国王もようやくそこに気づいてリチェ王女を叱りつけたけれど、国王の言葉を聞き入れない。結果がアビエイスとの婚約だというのに、それすら冤罪を被せてまで婚約破棄する。まぁ国王もいい加減に見限るわけだ。遅過ぎだが。
そして、事態はさらに転がる。
「リチェ王女殿下、さすがに陛下付きの執事の存在を無かったことにするのは、殿下と言えども不敬にあたるのでは」
リチェ王女の取り巻きらしき令嬢三人が、さすがに顔面蒼白でリチェ王女が、国王付き執事の存在を否定していることを窘めている。この取り巻きらしき令嬢たちはいつもリチェ王女と一緒に居て、アビエイスとの婚約に不満を漏らすリチェ王女を中途半端に宥めていたメンバーだ。

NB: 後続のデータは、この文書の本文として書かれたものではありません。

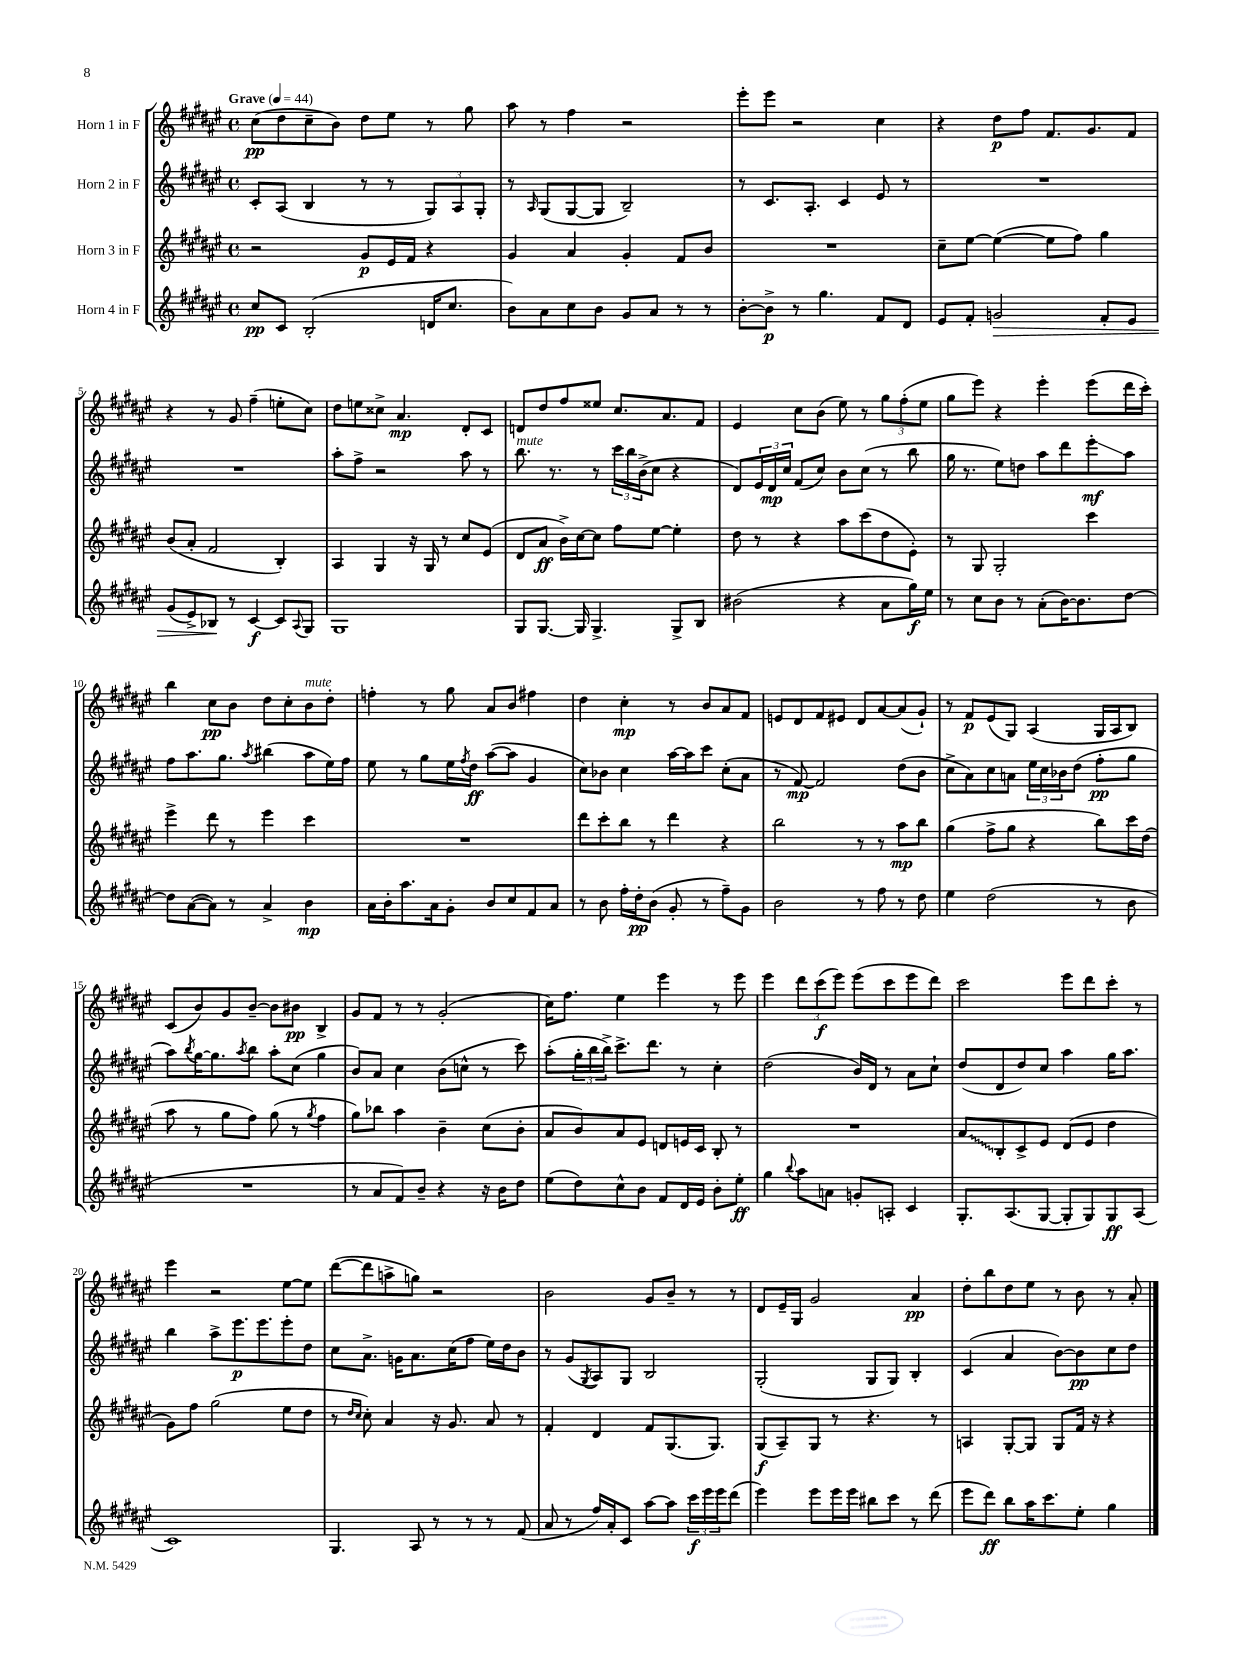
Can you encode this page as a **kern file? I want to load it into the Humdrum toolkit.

**kern	**kern	**kern	**kern
*staff4	*staff3	*staff2	*staff1
*clefG2	*clefG2	*clefG2	*clefG2
*k[f#c#g#d#a#e#]	*k[f#c#g#d#a#e#]	*k[f#c#g#d#a#e#]	*k[f#c#g#d#a#e#]
*M4/4	*M4/4	*M4/4	*M4/4
*met(c)	*met(c)	*met(c)	*met(c)
*MM44	*MM44	*MM44	*MM44
8cc#/L	2r	8c#'/L	(8cc#\L
8c#/J	.	(8A#/J	8dd#\
(2B'/	.	4B/	8cc#~\
.	.	.	8b\J)
.	8g#/L	8r	8dd#\L
.	16e#/L	8r	8ee#\J
.	16f#/JJ	.	.
16d/LK	4r	12G#/L)	8r
8.cc#/J	.	.	.
.	.	12A#/	.
.	.	.	8gg#\
.	.	12G#'/J	.
=	=	=	=
8b\L)	4g#/	8r	8aa#\
.	.	16qqA#/	.
8a#\	.	(8G#/L	8r
8cc#\	4a#/	[8G#/	4ff#\
8b\J	.	8G#/]J	.
8g#/L	4g#'/	2B~/)	2r
8a#/J	.	.	.
8r	8f#/L	.	.
8r	8b/J	.	.
=	=	=	=
[8b'\L	1r	8r	8eee#'\L
8b^\]J	.	8.c#/L	8eee#\J
8r	.	.	2r
.	.	8.A#'/J	.
4.gg#\	.	.	.
.	.	4c#/	.
8f#/L	.	8e#/	4cc#\
8d#/J	.	8r	.
=	=	=	=
8e#/L	8cc#~\L	1r	4r
8f#'/J	[8ee#\J	.	.
2g/	(4ee#\_	.	8dd#\L
.	.	.	8ff#\J
.	8ee#\]L	.	8.f#/L
.	8ff#\J)	.	.
.	.	.	8.g#/
8f#'/L	4gg#\	.	.
8e#/J	.	.	8f#/J
=	=	=	=
(8g#/L	(8b/L	1r	4r
8e#^/)	8a#'/J	.	.
8B-/J	2f#/	.	8r
8r	.	.	8g#/
[4c#/	.	.	(4ff#~\
8c#/]L	4B'/)	.	8ee'\L
8qqA#/	.	.	.
8G#/J	.	.	8cc#\J)
=	=	=	=
1G#	4A#/	8aa#'\L	8dd#\L
.	.	8ff#^\J	8ee\
.	4G#/	2r	8cc##^\J
.	.	.	4.a#/
.	16r	.	.
.	16G#/	.	.
.	8r	.	.
.	8cc#/L	8aa#\	8d#'/L
.	(8e#/J	8r	8c#/J
=	=	=	=
8G#/L	8d#/L	8.bb\	8d/L
[8.G#/J	8a#/J	.	8dd#/
.	.	8.r	.
.	16b^\LL)	.	8ff#/
16G#/]	[16cc#\J	.	.
4.G#^/	8cc#\]J	8r	8ee##/J
.	8ff#\L	24ccc#\LL	8.cc#/L
.	.	24bb\	.
.	.	(24b^\J	.
.	[8ee#\J	8cc#\J	.
.	.	.	8.a#/
8G#^/L	4ee#'\]	4r	.
8B/J	.	.	8f#/J
=	=	=	=
(2b#\	8dd#\	8d#/L)	4e#/
.	8r	24e#/L	.
.	.	24d#/	.
.	.	24cc#/JJ	.
.	4r	(8f#/L	8cc#\L
.	.	8cc#/J)	(8b\J
4r	8aa#\L	8b\L	8ee#\)
.	(8ccc#\	(8cc#\J	8r
8a#\L	8dd#\	8r	12gg#\L
.	.	.	(12ff#'\
16gg#\L)	8e#'\J)	8bb\	.
.	.	.	12ee#\J
16ee#\JJ	.	.	.
=	=	=	=
8r	8r	16gg#\	8gg#\L
.	.	8.r	.
8cc#\L	8G#/	.	8eee#\J)
8b\J	2G#'/	8ee#\L)	4r
8r	.	8dd\J	.
(8a#'\L	.	8aa#\L	4eee#'\
[16b\K)	.	8ddd#\	.
8.b\]	.	.	.
.	4ccc#\	8eee#'\	(8eee#\L
[8dd#\J	.	8aa#\J	16ddd#\L
.	.	.	16ccc#'\JJ)
=	=	=	=
8dd#\]L	4eee#^\	8ff#\L	4bb\
([8a#\	.	8.aa#\	.
8a#\]J)	8ddd#\	.	8cc#\L
.	.	8.gg#\J	.
8r	8r	.	8b\J
.	.	8qaa#/	.
4a#^/	4eee#\	(4bb#\	8dd#\L
.	.	.	8cc#'\
4b\	4ccc#\	8aa#\L	8b\
.	.	16ee#\L)	8dd#'\J
.	.	16ff#\JJ	.
=	=	=	=
16a#\LL	1r	8ee#\	4ff'\
16b'\J	.	.	.
8.aa#\	.	8r	.
.	.	8gg#\L	8r
16a#\k	.	.	.
8g#'\J	.	16ee#\L	8gg#\
.	.	8qff#/	.
.	.	16dd#\JJ	.
8b/L	.	([8aa#\L	8a#/L
8cc#/	.	8aa#\]J	8b/J
8f#/	.	4g#/	4ff#\
8a#/J	.	.	.
=	=	=	=
8r	8ddd#\L	8cc#\L)	4dd#\
8b\	8ccc#'\	8b-\J	.
16ff#'\LL	8bb\J	4cc#\	4cc#'\
16dd#'\J	.	.	.
(8b\J	8r	.	.
8g#'/	4ddd#\	[16aa#\LL	8r
.	.	16aa#\]J	.
8r	.	8ccc#\J	8b/L
8ff#~\L)	4r	(8cc#'\L	8a#/
8g#\J	.	8a#\J	8f#/J
=	=	=	=
2b\	2bb\	8r	8e/L
.	.	[8f#/)	8d#/
.	.	2f#/]	8f#/
.	.	.	8e#/J
8r	8r	.	8d#/L
8ff#\	8r	.	[8a#/
8r	8aa#\L	(8dd#\L	(8a#/]
8dd#\	8bb\J	8b\J	8g#`/J)
=	=	=	=
4ee#\	(4gg#\	8cc#^\L	8r
.	.	8a#\)	8f#/L
(2dd#\	8ff#^\L	8cc#\	(8e#/
.	8gg#\J	8a\J	8G#/J)
.	4r	24ee#\LL	(4A#/
.	.	24cc#\	.
.	.	24b-\J	.
.	.	(8dd#\J	.
8r	8bb\L)	8ff#'\L	16G#/LL
.	.	.	16A#/J
8b\	16ccc#\L	8gg#\J	8B/J)
.	(16dd#\JJ	.	.
=	=	=	=
1r	8aa#\	8aa#\L)	(8c#/L
.	.	8qbb/	.
.	8r	[16gg#\K	8b/)
.	.	8.gg#\]	.
.	8gg#\L	.	8g#/
.	.	8qaa#/	.
.	8ff#\J)	8bb\J	[8b~/J
.	(8gg#\	8aa#'\L	8b\]L
.	8r	(8cc#\J	8b#\J
.	8qgg#/	.	.
.	4ff#\	4gg#\	4B^/
=	=	=	=
8r	8gg#\L)	8b/L)	8g#/L
8a#/L	8bb-\J	8a#/J	8f#/J
8f#/)	4aa#\	4cc#\	8r
8b~/J	.	.	8r
4r	4b~\	(8b\L	(2g#'/
.	.	8cc^^\J	.
16r	(8cc#\L	8r	.
16b\LK	.	.	.
8dd#\J	8b'\J	8ccc#\)	.
=	=	=	=
(8ee#\L	8a#/L	(8aa#'\L	16cc#\LK)
.	.	.	8.ff#\J
8dd#\)	8b/)	24gg#'\L	.
.	.	24bb\	.
.	.	24bb^\JJ)	.
8cc#^^\	8a#/	8.ccc#^\L	4ee#\
8b\J	8e#/J	.	.
.	.	8.ddd#\J	.
8f#/L	8d/L	.	4eee#\
16d#/L	16e/L	8r	.
16e#/JJ	16c#/JJ	.	.
8b'\L	8B'/	4cc#'\	8r
8ee#'\J	8r	.	8eee#\
=	=	=	=
4gg#\	1r	(2dd#\	4eee#\
8qqbb/	.	.	.
8aa#\L	.	.	12ddd#\L
.	.	.	(12ccc#\
8a\J	.	.	.
.	.	.	12eee#\J)
8g'/L	.	16b/LL)	(8eee#\L
.	.	16d#/JJ	.
8A'/J	.	8r	8ccc#\
4c#/	.	8a#\L	8eee#\
.	.	8cc#`\J	8ddd#\J)
=	=	=	=
8.G#'/L	8a#/L	(8dd#/L	2ccc#\
.	8B'/	8d#/	.
(8.A#/	.	.	.
.	8c#^/	8dd#/)	.
[8G#/J	8e#/J	8cc#/J	.
8G#'/]L	(8d#/L	4aa#\	8eee#\L
8G#/)	8e#/J	.	8ddd#\
8G#/	4dd#\	16gg#\LK	8ccc#'\J
.	.	8.aa#\J	.
(8A#/J	.	.	8r
=	=	=	=
1c#)	8g#\L)	4bb\	4eee#\
.	8ff#\J	.	.
.	(2gg#\	8aa#^\L	2r
.	.	8.eee#\	.
.	.	8.eee#\	.
.	8ee#\L	8eee#'\	[8ee#\L
.	8dd#\J	8dd#\J	8ee#\]J
=	=	=	=
4.G#/	8r	8cc#\L	([8ddd#\L
.	16qqdd#/LL	.	.
.	16qqcc#/JJ	.	.
.	8cc#'\)	8.a#^\J	8ddd#\]
.	4a#/	.	8aa^\
.	.	16g\LK	.
8A#/	.	8.a#\	8gg\J)
8r	16r	.	2r
.	8.g#/	(16cc#\K	.
8r	.	8ff#\J	.
8r	8a#/	16ee#\LL)	.
.	.	16dd#\J	.
(8f#/	8r	8b\J	.
=	=	=	=
8a#/	4f#'/	8r	2b\
8r	.	(8g#/L	.
.	.	8qG#/	.
16ff#/LL)	4d#/	8A#/)	.
16a#'/J	.	.	.
8c#/J	.	8G#/J	.
[8aa#\L	8f#/L	2B/	8g#/L
8aa#\]J	(8.G#/	.	8b~/J
24ccc#\LL	.	.	8r
24eee#\	.	.	.
.	8.G#/J)	.	.
24eee#\J	.	.	.
(8ddd#\J	.	.	8r
=	=	=	=
4eee#\)	(8G#/L	(2G#'/	8d#/L
.	8A#~/)	.	16e#~/L
.	.	.	16G#/JJ
8eee#\L	8G#/J	.	2g#/
16eee#\L	8r	.	.
16eee#\JJ	.	.	.
8bb#\L	4.r	8G#/L	.
8ccc#\J	.	8G#/J)	.
8r	.	4B'/	4a#/
(8ddd#\	8r	.	.
=	=	=	=
8eee#\L	4A/	(4c#/	8dd#'\L
8ddd#\J)	.	.	8bb\
8bb\L	[8G#'/L	4a#/	8dd#\
16aa#\K	8G#/]J	.	8ee#\J
8.ccc#\	.	.	.
.	8G#/L	[8b\L)	8r
8ee#'\J	16f#/Jk	8b\]	8b\
.	16r	.	.
4gg#\	4r	8cc#\	8r
.	.	8dd#\J	8a#'/
==	==	==	==
*-	*-	*-	*-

殆ど興味が無かったから、リチェ王女と三人の令嬢がどんな関係なのかサラッと千里眼で垣間見ただけで関係性を把握しているつもりだったのだが。
もしかしたら、身分差などを考慮しつつ出来る精一杯でリチェ王女を止めていた、のかもしれない。
兎に角窘められているのだから、リチェ王女はそれを受け入れておくべきなのに。
「大丈夫じゃっ。お父様は妾の言うことはなんでも聞いてくれるお優しい方だからっ!」
あーあ。暗黙の了解とはいえ、こんな公の場で、しかも王城で、国王がリチェ王女を甘やかしていることをリチェ王女が公言した。これは、国王、自分の立場が揺らぐ可能性も出て来たな。さて、どんな決着をつけるのかな。